# My sons first two (small Steelhead)



## A-5 (Apr 9, 2017)

I know I’m a NY an Erie Pa steel guy so if this bothers the Ohio crowd I’ll not participate. But if your cool with it enjoy.


----------



## fastwater (Apr 1, 2014)

Always enjoy watching the kids learning about and enjoying the outdoors wherever they are.
Kudo's to him for the catch. His smile says it all. And to you as well for taking the time to take him fishing.
Thanks for posting...


----------



## ironman172 (Apr 12, 2009)

Thanks for sharing!! love seeing the young enjoying the outdoors


----------



## Redheads (Jun 9, 2008)

I think as adults, as long as there are kids involved we don't care where you're from.

Keep them coming


----------



## Erie Knight (Jun 27, 2011)

Great video - Thanks for sharing


----------



## A-5 (Apr 9, 2017)

I love steelhead. I hope you guys are having a good year. Thanks for the support


----------



## gotta hit (Dec 11, 2007)

Awesome video, thanks for sharing and congrats to you, looks like he's hooked for life


----------



## odiewan (Apr 12, 2008)

That smile is great to see. Great job introducing him to the sport and helping him to find success.


----------



## Flathead76 (May 2, 2010)

Good job. Get the kids interested in fishing. Do that and they will not have the money to get in trouble.


----------



## ranger487 (Apr 5, 2005)

Great video great to see the happiness on his face


----------



## tkbiker (Jul 30, 2004)

Awesome video! Keep up the good work!


----------



## FishOhioQuest (Jul 10, 2020)

A-5 said:


> I know I’m a NY an Erie Pa steel guy so if this bothers the Ohio crowd I’ll not participate. But if your cool with it enjoy.

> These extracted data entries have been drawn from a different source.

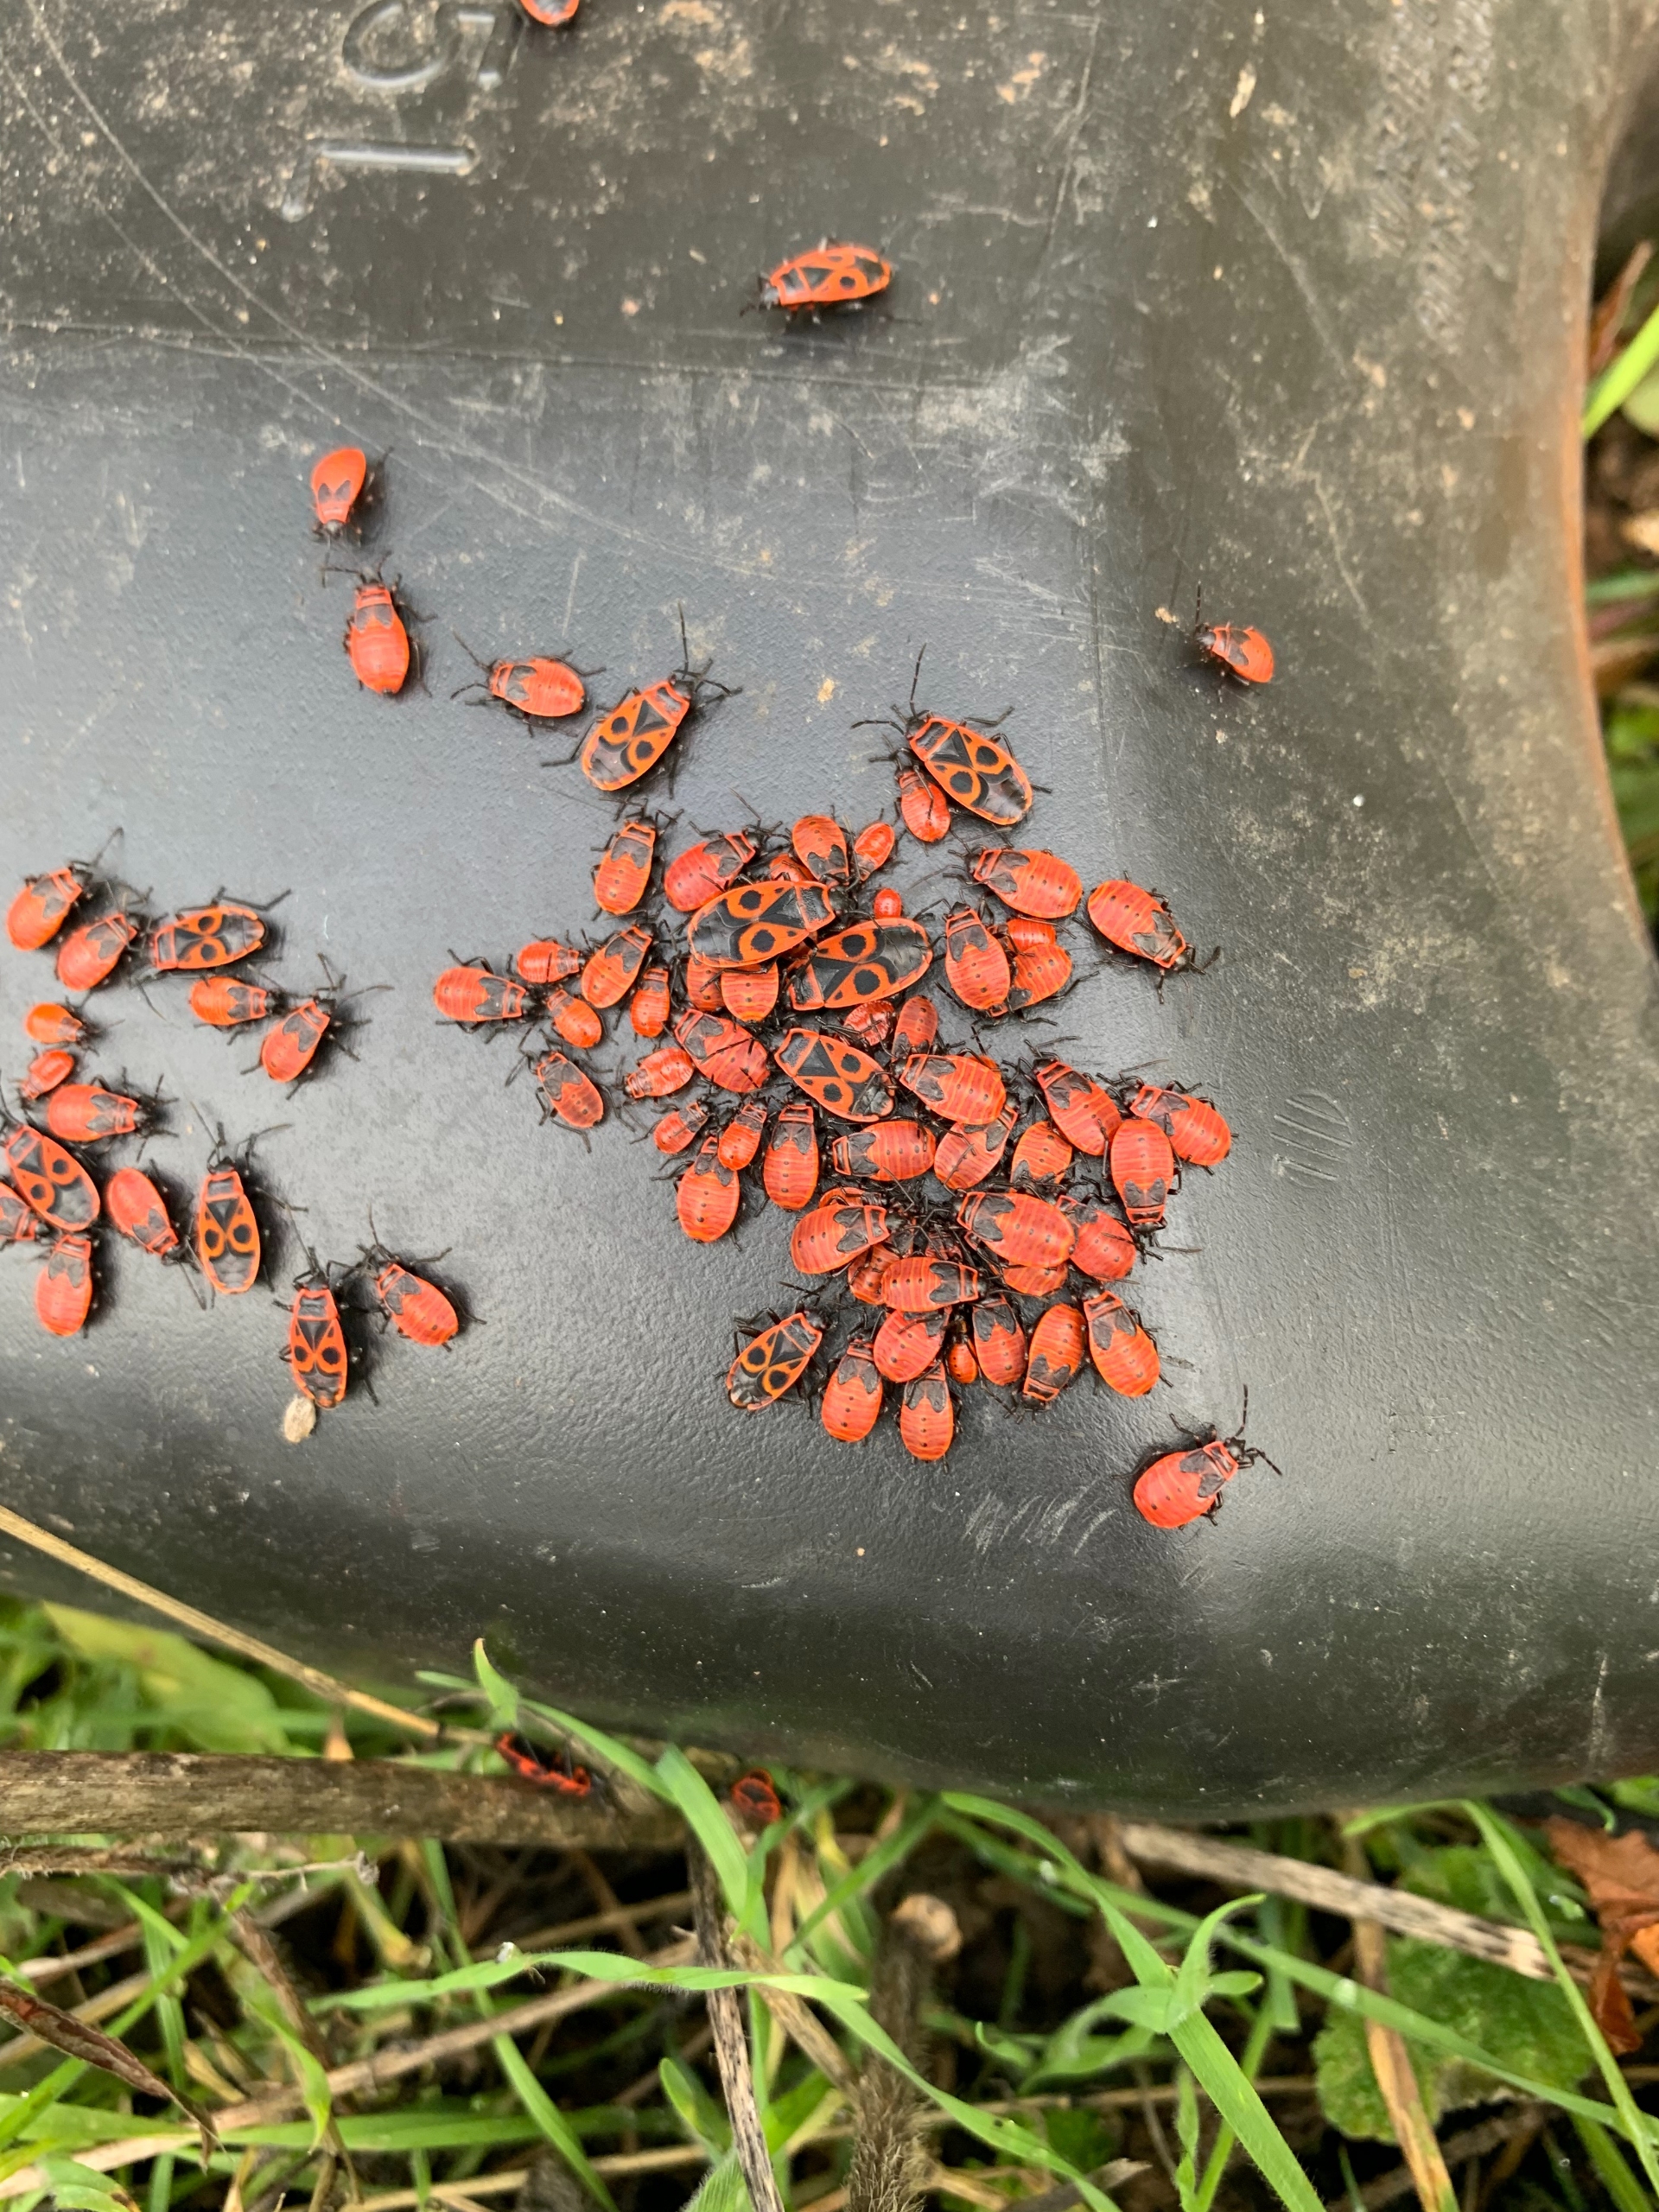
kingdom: Animalia
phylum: Arthropoda
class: Insecta
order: Hemiptera
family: Pyrrhocoridae
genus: Pyrrhocoris
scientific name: Pyrrhocoris apterus
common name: Ildtæge
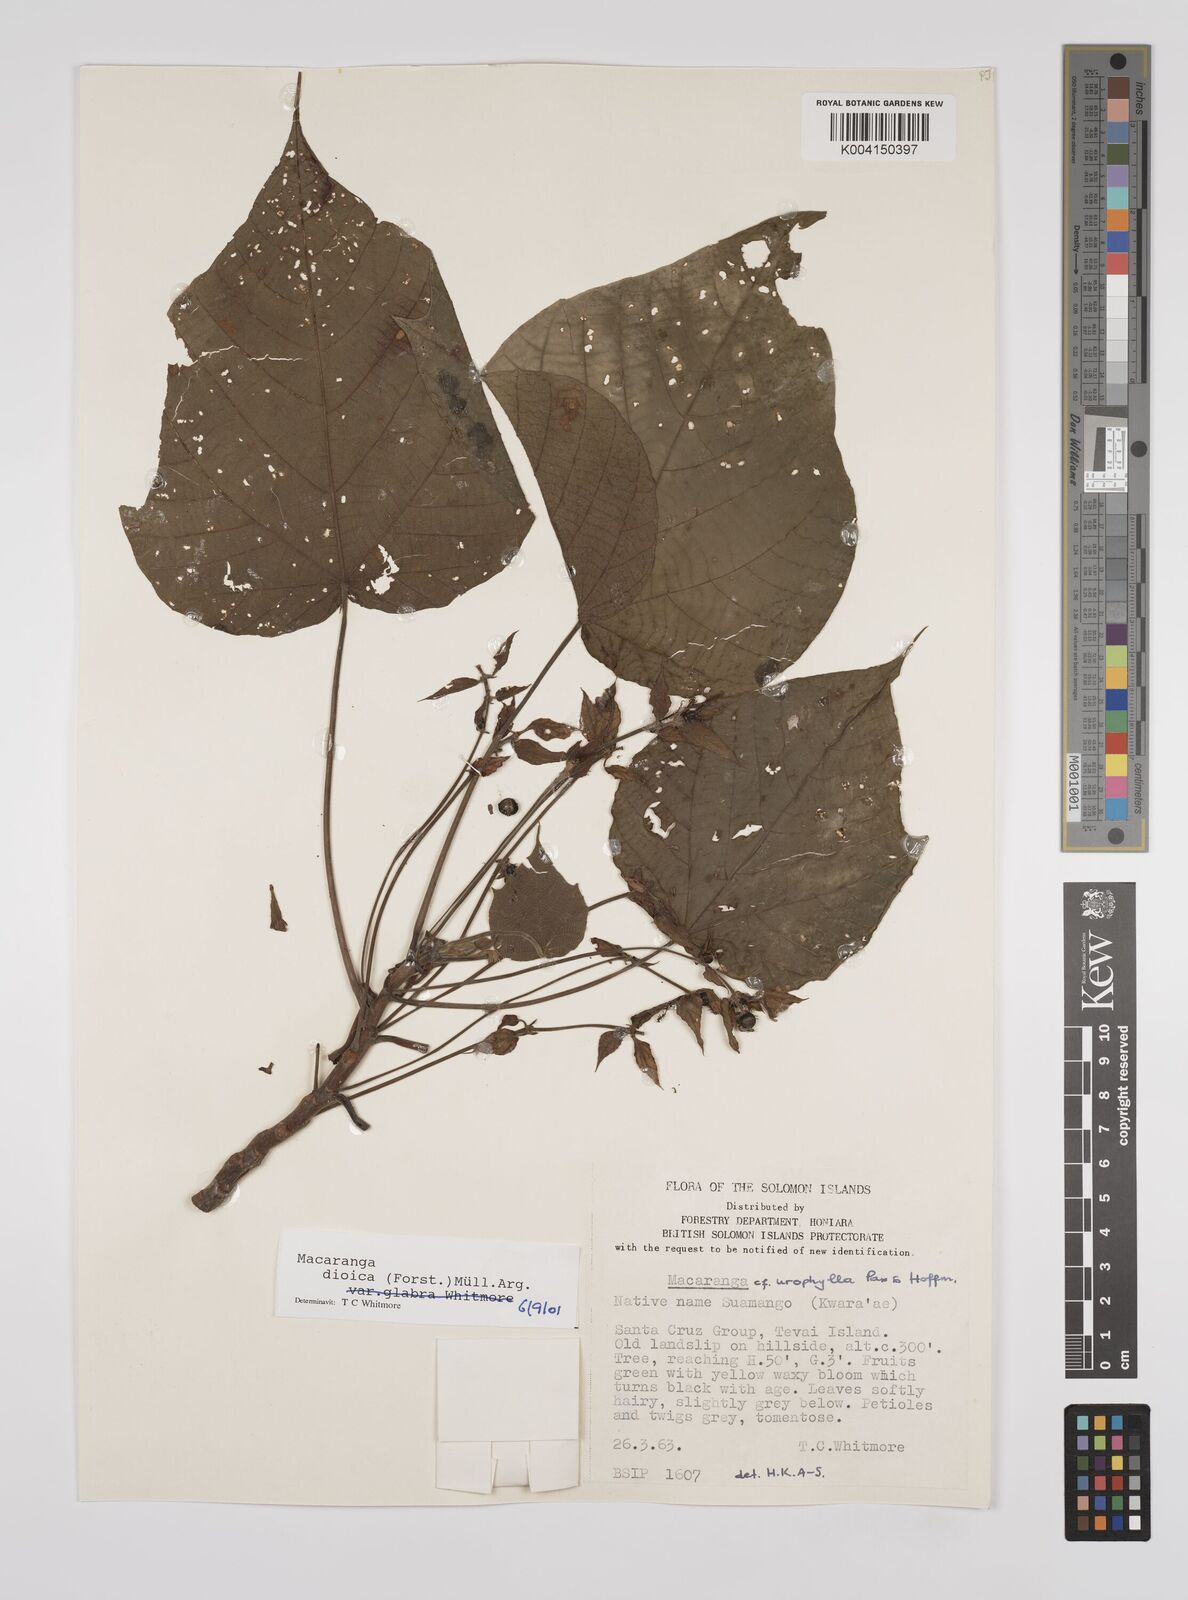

What was there to bother people? Great video! Just hope my kids enjoy fishing as much as I do.


----------



## A-5 (Apr 9, 2017)

FishOhioQuest said:


> What was there to bother people? Great video! Just hope my kids enjoy fishing as much as I do.


Well. Like I said. I’m a NY steel guy. I don’t want to take away from the Ohio site. I could talk steel all the time lol.


----------